Premier Jason Kenney says the measures will help address concerns in Banff and Lake Louise, as well as in the Regional Municipality of Wood Buffalo, which includes the oilsands hub city of Fort McMurray.
“We are at the 10-yard line. The end is very much in sight,” Kenney said Wednesday of the surge in COVID-19 cases.
“But we’ve got to get over the hump of this current wave.”
Kenney said shipments of the Johnson & Johnson vaccine are expected to arrive Monday and will be directed to the hot spots. He said that will continue for the next two weeks as supplies permit.
Also, the age eligibility for the Oxford-AstraZeneca vaccine, currently at 40 and up in Alberta, will be reduced to 30 in the troubled areas.
The Moderna vaccine will also be made available to Indigenous people in Wood Buffalo as young as 30 and vaccination times will be extended to 10 p.m. Data is showing there is a lower uptake in the municipality right now compared with the provincial average.
Kenney said the province will explore further health restrictions as necessary.
Banff-Lake Louise and the Wood Buffalo area have been the hardest-hit areas in a province where COVID-19 cases have soared in recent weeks, propelled by more contagious variants that now make up two-thirds of all active infections.
On Wednesday, there were 20,938 active cases, the second-highest total since the pandemic began. The highest was in mid-December: 21,649.
Wood Buffalo Mayor Don Scott said the vaccine changes are a strong first step to corralling the virus, which has led to more than 1,200 cases locally, all but a handful in Fort McMurray.
The surge has also pushed the area’s one hospital to capacity, so more beds are being added to the intensive care ward.
“We’re not out of the woods yet by any means, but I consider this to be substantial progress,” said Scott.
“Lowering the age eligibility is going to make a big difference.”
He said the region’s demographic is mainly young families and young workers previously ineligible for the vaccine.
But Chief Allan Adam of the area’s Athabasca Tribal Council said Kenney failed to address key questions about more restrictions, including curfews or stay-at-home orders, to bring the caseload down.
“We need a field hospital. The (existing hospital) is being filled up with COVID patients,” said Adam.
“They’re not putting restrictions on anything. It’s business as normal for them. They say if people were to get vaccinated that will divert the curve, and that’s a poor excuse.”
In Banff, Mayor Karen Sorensen said more inoculations will work in tandem with existing health restrictions, which include mandatory masks outdoors.
“We have a very young population and a majority of our population are front-line workers, and we, of course, welcome visitors continually into our community,” said Sorensen.
“Being able to lower that age (of vaccine eligibility) is crucial.”
Banff and Lake Louise were dealing with 158 active cases.
Provincewide, almost 1.5 million doses of vaccine have been administered.
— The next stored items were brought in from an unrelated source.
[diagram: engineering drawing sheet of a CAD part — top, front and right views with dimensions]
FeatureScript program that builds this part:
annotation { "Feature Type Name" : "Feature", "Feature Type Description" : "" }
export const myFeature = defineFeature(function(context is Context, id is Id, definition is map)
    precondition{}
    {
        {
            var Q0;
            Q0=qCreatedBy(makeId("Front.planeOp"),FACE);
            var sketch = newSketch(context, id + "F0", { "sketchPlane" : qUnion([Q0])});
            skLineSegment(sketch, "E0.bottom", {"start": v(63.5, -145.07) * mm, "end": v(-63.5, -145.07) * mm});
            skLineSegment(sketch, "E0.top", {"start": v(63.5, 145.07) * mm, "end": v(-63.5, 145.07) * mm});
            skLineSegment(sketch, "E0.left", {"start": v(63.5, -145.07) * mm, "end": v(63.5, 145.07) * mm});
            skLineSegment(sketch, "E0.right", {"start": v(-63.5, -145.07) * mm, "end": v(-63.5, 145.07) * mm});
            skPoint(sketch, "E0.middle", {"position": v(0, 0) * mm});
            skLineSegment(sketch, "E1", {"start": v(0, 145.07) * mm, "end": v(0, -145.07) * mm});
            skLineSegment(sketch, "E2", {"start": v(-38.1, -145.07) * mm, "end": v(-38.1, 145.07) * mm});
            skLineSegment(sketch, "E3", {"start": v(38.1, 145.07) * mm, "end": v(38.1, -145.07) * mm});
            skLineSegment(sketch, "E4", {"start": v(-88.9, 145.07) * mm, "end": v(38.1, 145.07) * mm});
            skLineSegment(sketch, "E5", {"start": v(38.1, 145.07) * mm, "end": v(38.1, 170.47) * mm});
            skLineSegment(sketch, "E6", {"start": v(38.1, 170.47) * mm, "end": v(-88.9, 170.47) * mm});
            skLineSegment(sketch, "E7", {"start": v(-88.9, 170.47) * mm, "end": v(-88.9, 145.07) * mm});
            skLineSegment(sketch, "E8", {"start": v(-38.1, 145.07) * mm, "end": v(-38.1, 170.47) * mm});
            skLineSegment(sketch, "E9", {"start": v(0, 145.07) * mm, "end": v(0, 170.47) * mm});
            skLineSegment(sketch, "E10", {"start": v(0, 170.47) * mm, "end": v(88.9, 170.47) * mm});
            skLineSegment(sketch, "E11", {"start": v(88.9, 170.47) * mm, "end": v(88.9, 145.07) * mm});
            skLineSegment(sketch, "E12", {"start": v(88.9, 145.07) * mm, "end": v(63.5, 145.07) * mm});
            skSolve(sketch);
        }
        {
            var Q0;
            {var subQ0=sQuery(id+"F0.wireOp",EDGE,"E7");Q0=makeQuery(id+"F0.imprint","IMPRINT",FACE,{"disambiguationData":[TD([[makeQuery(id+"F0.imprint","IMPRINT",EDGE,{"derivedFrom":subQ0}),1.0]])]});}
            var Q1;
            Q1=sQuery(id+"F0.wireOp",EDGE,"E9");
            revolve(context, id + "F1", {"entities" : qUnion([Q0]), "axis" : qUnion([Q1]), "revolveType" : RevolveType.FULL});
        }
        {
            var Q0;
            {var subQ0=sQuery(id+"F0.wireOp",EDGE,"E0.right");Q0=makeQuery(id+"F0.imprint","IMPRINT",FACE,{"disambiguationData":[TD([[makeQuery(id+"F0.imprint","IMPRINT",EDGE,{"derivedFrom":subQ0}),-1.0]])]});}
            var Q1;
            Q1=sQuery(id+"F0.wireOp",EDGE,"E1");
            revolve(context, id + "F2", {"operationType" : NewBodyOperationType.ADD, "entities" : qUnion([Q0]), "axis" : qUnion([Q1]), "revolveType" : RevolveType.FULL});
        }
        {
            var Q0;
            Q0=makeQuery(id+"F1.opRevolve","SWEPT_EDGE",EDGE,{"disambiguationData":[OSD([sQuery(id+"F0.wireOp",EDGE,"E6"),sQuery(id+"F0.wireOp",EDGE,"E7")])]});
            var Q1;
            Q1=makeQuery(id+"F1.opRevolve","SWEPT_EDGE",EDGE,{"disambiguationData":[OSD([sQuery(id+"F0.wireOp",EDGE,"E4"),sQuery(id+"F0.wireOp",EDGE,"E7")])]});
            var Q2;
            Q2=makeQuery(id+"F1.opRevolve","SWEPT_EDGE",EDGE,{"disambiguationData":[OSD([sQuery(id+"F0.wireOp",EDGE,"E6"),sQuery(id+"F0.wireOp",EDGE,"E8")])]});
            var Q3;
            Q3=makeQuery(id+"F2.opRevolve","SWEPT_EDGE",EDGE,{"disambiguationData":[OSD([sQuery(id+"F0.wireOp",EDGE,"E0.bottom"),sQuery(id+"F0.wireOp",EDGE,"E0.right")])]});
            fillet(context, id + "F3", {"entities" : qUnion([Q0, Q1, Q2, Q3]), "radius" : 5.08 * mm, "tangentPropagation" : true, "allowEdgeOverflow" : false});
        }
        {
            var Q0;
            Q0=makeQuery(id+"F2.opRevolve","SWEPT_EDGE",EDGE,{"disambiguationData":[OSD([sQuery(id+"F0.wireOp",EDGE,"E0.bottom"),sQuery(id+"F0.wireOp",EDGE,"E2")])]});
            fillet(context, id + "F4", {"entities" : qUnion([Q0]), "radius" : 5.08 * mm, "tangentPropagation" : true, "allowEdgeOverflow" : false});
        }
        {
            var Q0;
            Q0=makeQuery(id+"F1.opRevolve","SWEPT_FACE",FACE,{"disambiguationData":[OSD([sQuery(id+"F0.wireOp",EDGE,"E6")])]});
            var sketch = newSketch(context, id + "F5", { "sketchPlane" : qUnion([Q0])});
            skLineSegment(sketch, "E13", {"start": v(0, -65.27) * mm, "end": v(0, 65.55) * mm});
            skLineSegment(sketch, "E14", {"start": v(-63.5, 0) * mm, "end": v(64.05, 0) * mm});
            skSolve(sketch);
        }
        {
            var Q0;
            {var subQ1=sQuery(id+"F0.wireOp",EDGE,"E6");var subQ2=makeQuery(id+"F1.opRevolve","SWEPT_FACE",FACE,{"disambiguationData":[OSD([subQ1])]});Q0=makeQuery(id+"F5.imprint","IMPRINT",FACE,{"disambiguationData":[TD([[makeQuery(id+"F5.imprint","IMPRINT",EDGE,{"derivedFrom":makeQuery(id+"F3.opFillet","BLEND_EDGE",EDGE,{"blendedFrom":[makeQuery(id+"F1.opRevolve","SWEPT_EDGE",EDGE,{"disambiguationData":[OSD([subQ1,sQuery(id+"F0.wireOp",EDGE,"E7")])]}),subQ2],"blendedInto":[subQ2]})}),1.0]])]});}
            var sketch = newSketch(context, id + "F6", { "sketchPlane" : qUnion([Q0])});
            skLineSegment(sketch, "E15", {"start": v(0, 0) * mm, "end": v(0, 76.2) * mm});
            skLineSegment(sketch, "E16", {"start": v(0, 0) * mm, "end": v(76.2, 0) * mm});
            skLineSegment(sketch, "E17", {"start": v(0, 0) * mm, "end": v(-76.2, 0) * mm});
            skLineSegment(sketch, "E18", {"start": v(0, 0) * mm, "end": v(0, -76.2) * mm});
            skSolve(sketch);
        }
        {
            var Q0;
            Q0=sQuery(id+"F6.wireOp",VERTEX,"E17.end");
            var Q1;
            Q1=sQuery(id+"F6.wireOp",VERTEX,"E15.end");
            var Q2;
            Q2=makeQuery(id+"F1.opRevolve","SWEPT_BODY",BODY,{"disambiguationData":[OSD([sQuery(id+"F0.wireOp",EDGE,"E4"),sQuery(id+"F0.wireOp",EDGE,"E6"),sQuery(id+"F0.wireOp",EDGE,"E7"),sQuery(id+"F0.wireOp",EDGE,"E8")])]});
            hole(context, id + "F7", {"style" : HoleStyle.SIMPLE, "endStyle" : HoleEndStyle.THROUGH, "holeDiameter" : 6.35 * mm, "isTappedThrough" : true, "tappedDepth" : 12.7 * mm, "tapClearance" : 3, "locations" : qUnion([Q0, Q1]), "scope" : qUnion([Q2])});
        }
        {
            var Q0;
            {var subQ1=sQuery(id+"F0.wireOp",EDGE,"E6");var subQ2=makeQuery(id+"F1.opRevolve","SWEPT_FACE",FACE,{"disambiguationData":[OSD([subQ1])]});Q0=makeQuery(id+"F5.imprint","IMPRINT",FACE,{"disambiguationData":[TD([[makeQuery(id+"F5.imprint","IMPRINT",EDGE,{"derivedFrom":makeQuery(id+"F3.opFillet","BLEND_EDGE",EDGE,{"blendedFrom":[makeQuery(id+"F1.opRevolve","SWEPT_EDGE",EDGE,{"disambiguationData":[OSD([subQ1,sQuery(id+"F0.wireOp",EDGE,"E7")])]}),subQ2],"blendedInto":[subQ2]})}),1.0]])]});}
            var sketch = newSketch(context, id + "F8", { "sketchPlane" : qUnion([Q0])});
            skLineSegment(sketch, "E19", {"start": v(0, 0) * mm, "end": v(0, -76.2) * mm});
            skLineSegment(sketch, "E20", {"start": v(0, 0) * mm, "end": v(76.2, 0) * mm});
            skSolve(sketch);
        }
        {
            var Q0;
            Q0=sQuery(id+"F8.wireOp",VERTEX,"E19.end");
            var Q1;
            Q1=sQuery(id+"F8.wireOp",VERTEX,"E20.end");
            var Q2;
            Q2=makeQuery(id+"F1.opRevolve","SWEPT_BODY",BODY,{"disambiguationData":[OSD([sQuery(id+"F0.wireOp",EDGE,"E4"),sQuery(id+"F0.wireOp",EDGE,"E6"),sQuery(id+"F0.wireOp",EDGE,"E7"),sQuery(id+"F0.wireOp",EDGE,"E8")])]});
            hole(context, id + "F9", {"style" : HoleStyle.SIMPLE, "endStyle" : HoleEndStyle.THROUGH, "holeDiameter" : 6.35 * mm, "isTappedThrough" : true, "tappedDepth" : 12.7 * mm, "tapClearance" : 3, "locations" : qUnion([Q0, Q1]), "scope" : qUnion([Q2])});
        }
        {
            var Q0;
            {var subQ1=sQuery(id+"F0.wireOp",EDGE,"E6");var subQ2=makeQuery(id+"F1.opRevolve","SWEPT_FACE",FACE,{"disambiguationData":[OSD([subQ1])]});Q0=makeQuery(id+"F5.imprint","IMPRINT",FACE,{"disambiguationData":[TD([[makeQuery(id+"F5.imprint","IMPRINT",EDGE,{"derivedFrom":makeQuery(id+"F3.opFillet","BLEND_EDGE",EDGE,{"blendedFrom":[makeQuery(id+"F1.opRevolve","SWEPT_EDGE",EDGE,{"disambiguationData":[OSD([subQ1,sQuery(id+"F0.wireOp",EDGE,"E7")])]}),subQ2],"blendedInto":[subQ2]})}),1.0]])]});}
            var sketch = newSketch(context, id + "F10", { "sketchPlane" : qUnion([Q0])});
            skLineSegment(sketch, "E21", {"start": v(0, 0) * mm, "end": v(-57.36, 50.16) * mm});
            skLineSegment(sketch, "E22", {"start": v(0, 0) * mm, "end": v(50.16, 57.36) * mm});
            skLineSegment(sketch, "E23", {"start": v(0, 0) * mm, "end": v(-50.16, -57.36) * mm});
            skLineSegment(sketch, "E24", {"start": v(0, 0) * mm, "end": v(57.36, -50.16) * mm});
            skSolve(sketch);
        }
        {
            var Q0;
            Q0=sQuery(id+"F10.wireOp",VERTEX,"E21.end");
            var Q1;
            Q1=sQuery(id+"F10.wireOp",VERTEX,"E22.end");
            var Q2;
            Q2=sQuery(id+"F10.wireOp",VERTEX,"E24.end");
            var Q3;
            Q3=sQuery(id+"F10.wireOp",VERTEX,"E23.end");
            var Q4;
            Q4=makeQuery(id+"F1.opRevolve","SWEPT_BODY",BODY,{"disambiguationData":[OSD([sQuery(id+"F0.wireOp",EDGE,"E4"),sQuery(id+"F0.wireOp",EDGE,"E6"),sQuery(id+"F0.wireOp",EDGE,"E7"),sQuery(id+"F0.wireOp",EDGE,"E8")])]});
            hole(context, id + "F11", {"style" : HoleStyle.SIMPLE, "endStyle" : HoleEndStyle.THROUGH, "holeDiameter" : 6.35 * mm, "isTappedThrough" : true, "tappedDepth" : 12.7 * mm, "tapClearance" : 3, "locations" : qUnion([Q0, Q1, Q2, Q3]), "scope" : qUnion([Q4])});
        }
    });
Almost 40 per cent of Alberta’s adult population has received at least one shot.
Kenney has dismissed bringing in more health restrictions. He said more vaccines are on the way and are the best way out of the pandemic.
The province also announced 1,839 new COVID-19 cases Wednesday. There were 643 people in hospital, 145 of them receiving intensive care.
There have been 2,073 deaths.
Alberta Health Services is also reducing reduce scheduled non-essential surgical activity up to 30 per cent in the Edmonton, Calgary and North zones due to rising cases.